On October 10, 2019, Prof. Alexandr V. Kostochka from the University of Illinois at Urbana-Champaign gave a talk at the discrete math seminar. The title of his talk was “Reconstructing graphs from smaller subgraphs“.
On October 8, 2019, Prof. Alexandr V. Kostochka from the University of Illinois at Urbana-Champaign gave a colloquium talk at the KAIST Mathematical Sciences – IBS Discrete Mathematics Group Joint Colloquium. The title of his talk was “On Ramsey-type problems for paths and cycles in dense graphs“. He will stay one week at IBS Discrete Mathematics Group.
A graph or graph property is $\ell$-reconstructible if it is determined by the multiset of all subgraphs obtained by deleting $\ell$ vertices. Apart from the famous Graph Reconstruction Conjecture, Kelly conjectured in 1957 that for each $\ell\in\mathbb N$, there is an integer $n=n(\ell)$ such that every graph with at least $n$ vertices is $\ell$-reconstructible.
We show that for each $n\ge7$ and every $n$-vertex graph $G$, the degree list and connectedness of $G$ are $3$-reconstructible, and the threshold $n\geq 7$ is sharp for both properties. We also show that all $3$-regular graphs are $2$-reconstructible.

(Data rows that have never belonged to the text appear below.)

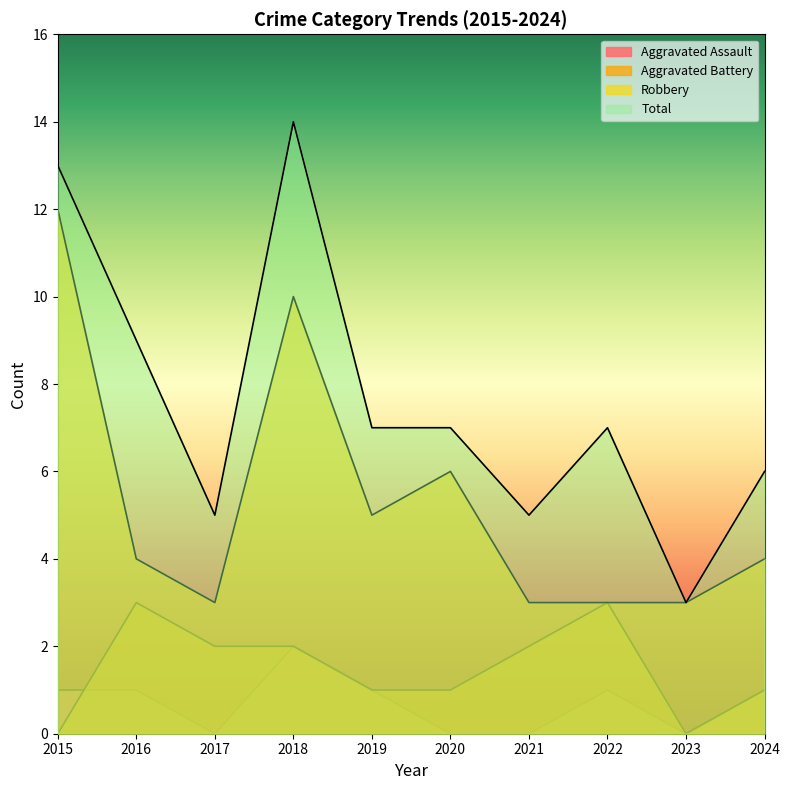

Rank the series by their maximum value, from lowest to highest.

Aggravated Assault, Aggravated Battery, Robbery, Total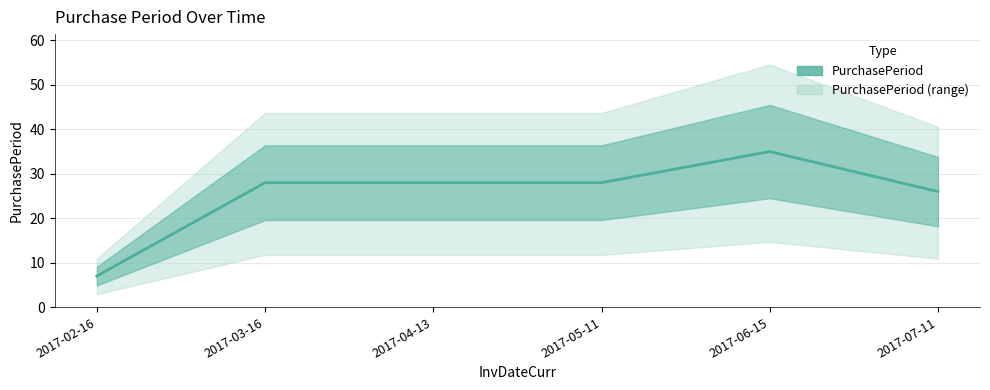

Rank the categories by value from lowest to highest.

2017-02-16, 2017-07-11, 2017-03-16, 2017-04-13, 2017-05-11, 2017-06-15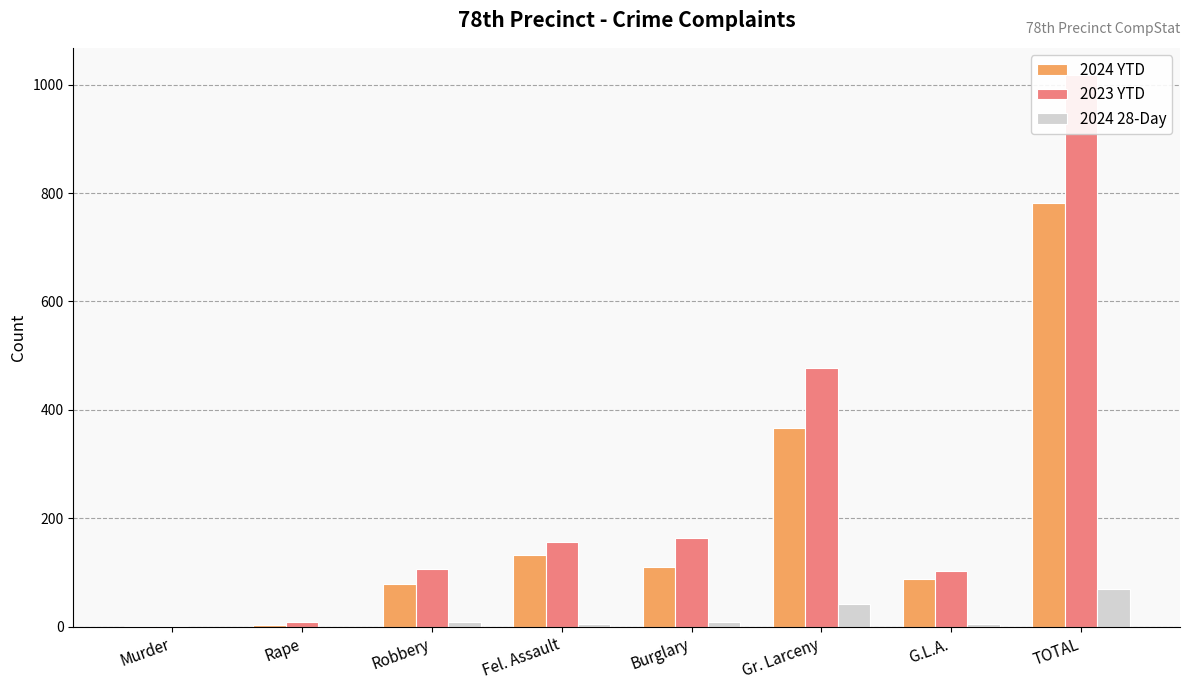

What is the total value across all series at Fel. Assault?

294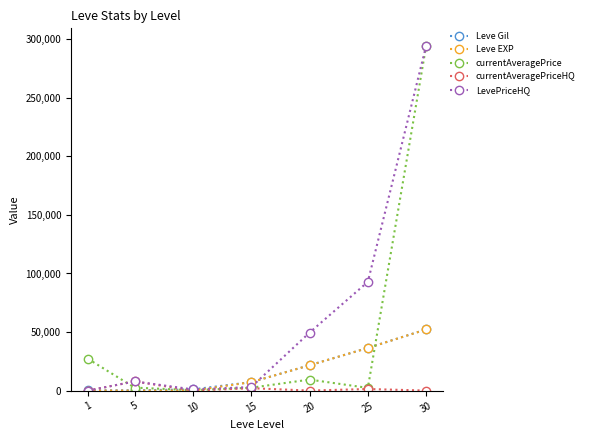

At which category does LevePriceHQ reach its first local peak?

5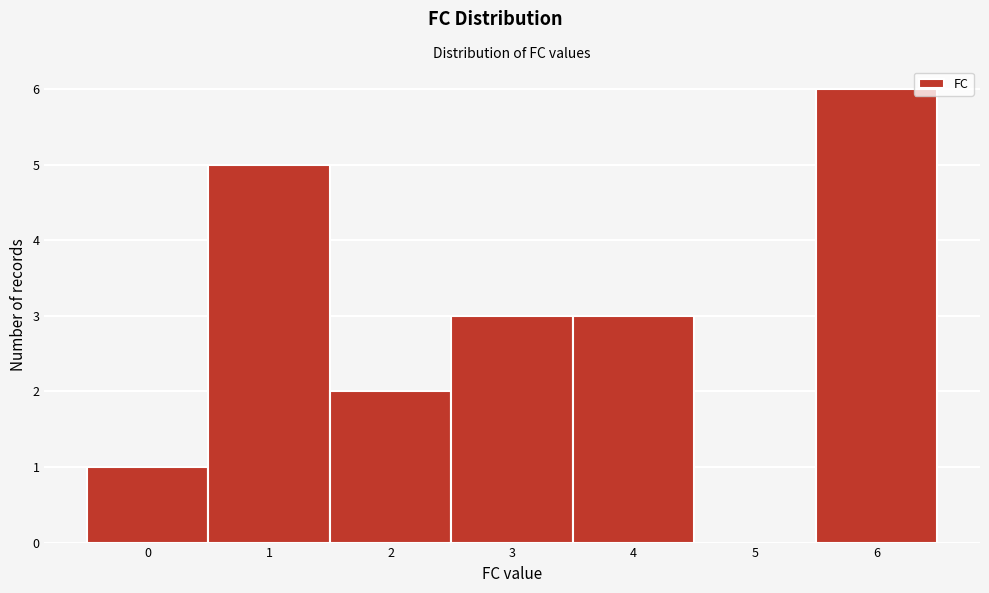

Reading left to right, transcribe this chart: for each bar, give the range it covers on the x-axis and its height. The values are not printed on the chart, so give them approximately, as read against the axis.

-0.5 to 0.5: 1
0.5 to 1.5: 5
1.5 to 2.5: 2
2.5 to 3.5: 3
3.5 to 4.5: 3
4.5 to 5.5: 0
5.5 to 6.5: 6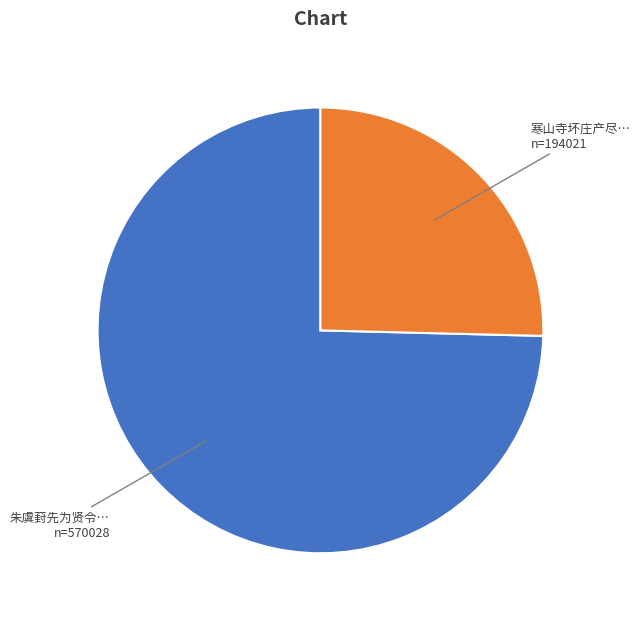

Is there any slice that represents more than half of the pie?

Yes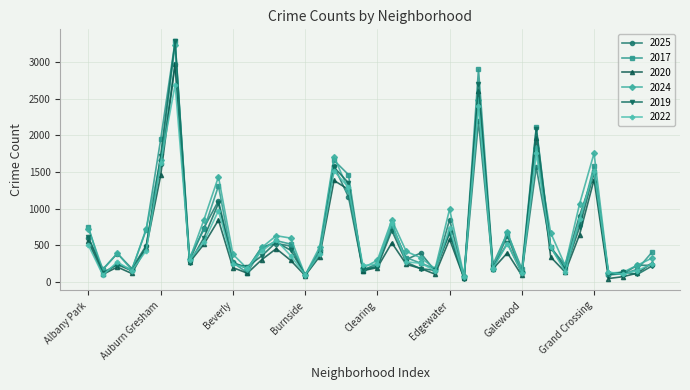

What is the value of the 2017 point at the 1st from the left?

750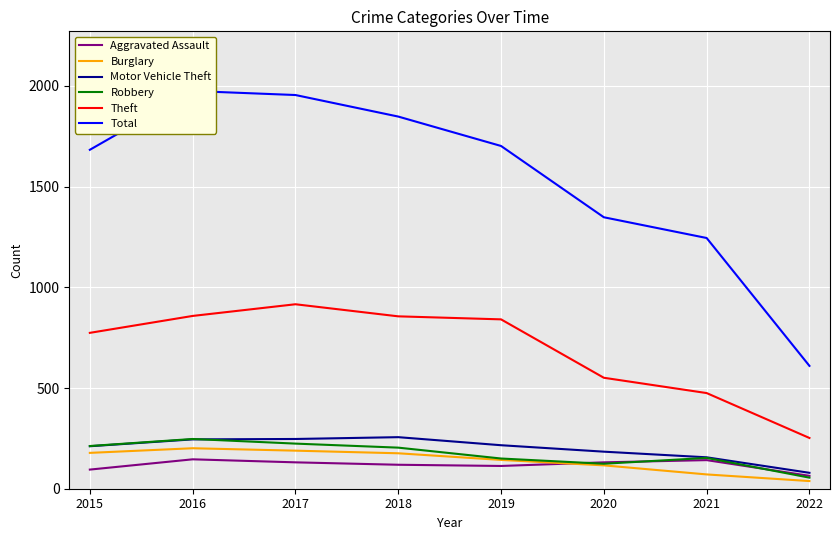

At which category is the sum across all series the highest?

2016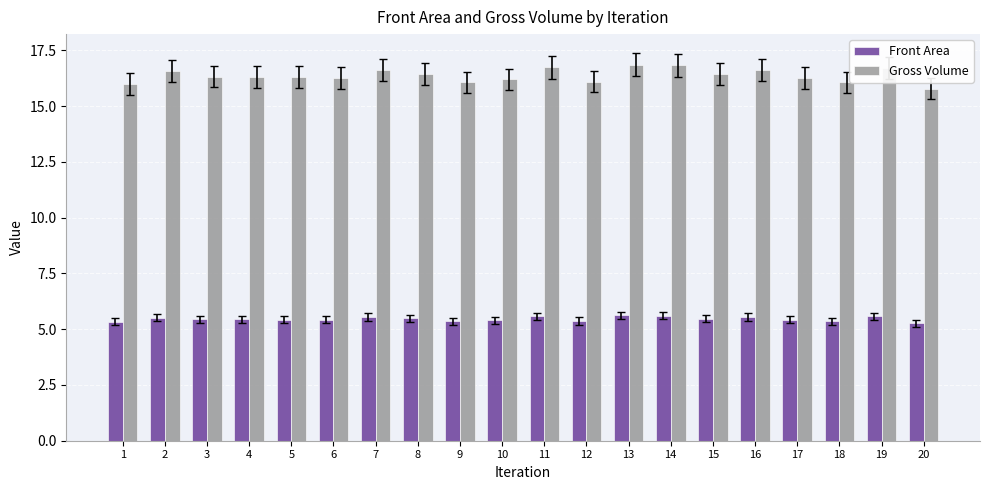

What value does the Front Area series have at 12?

5.4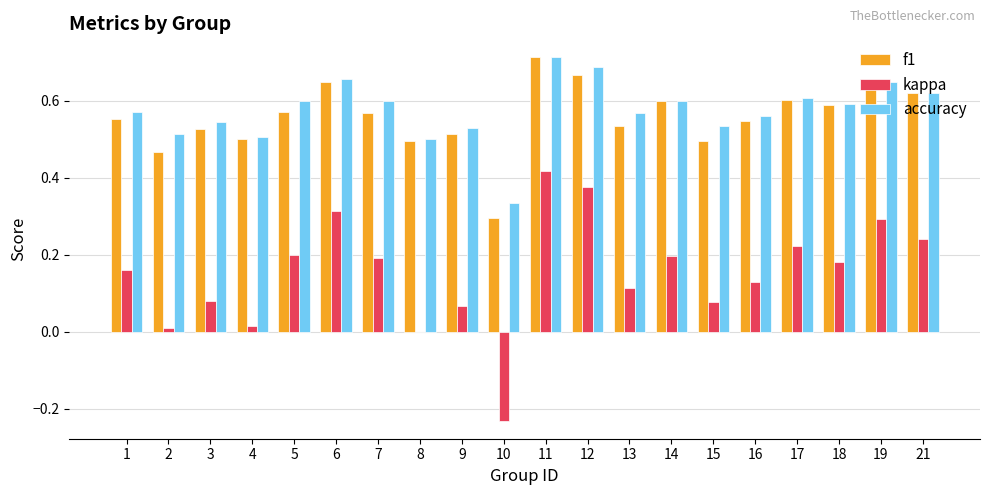

Which category has the highest value across all series?

11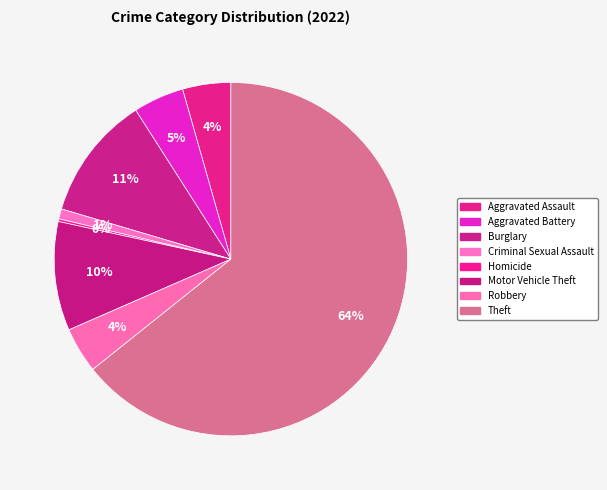

Which slice is the largest?

Theft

A well-known Ramsey-type puzzle for children is to prove that among any 6 people either there are 3 who know each other or there are 3 who do not know each other. More generally, a graph $G$ arrows a graph $H$ if for any coloring of the edges of $G$ with two colors, there is a monochromatic copy of $H$. In these terms, the above puzzle claims that the complete $6$-vertex graph $K_6$ arrows the complete $3$-vertex graph $K_3$.
We consider sufficient conditions on the dense host graphs $G$ to arrow long paths and even cycles. In particular, for large $n$ we describe all multipartite graphs that arrow paths and cycles with $2n$ edges. This implies a conjecture by Gyárfás, Ruszinkó, Sárkőzy and Szemerédi from 2007 for such $n$. Also for large $n$ we find which minimum degree in a $(3n-1)$-vertex graph $G$ guarantees that $G$ arrows the $2n$-vertex path. This yields a more recent conjecture of Schelp.
This is joint work with Jozsef Balogh, Mikhail Lavrov and Xujun Liu.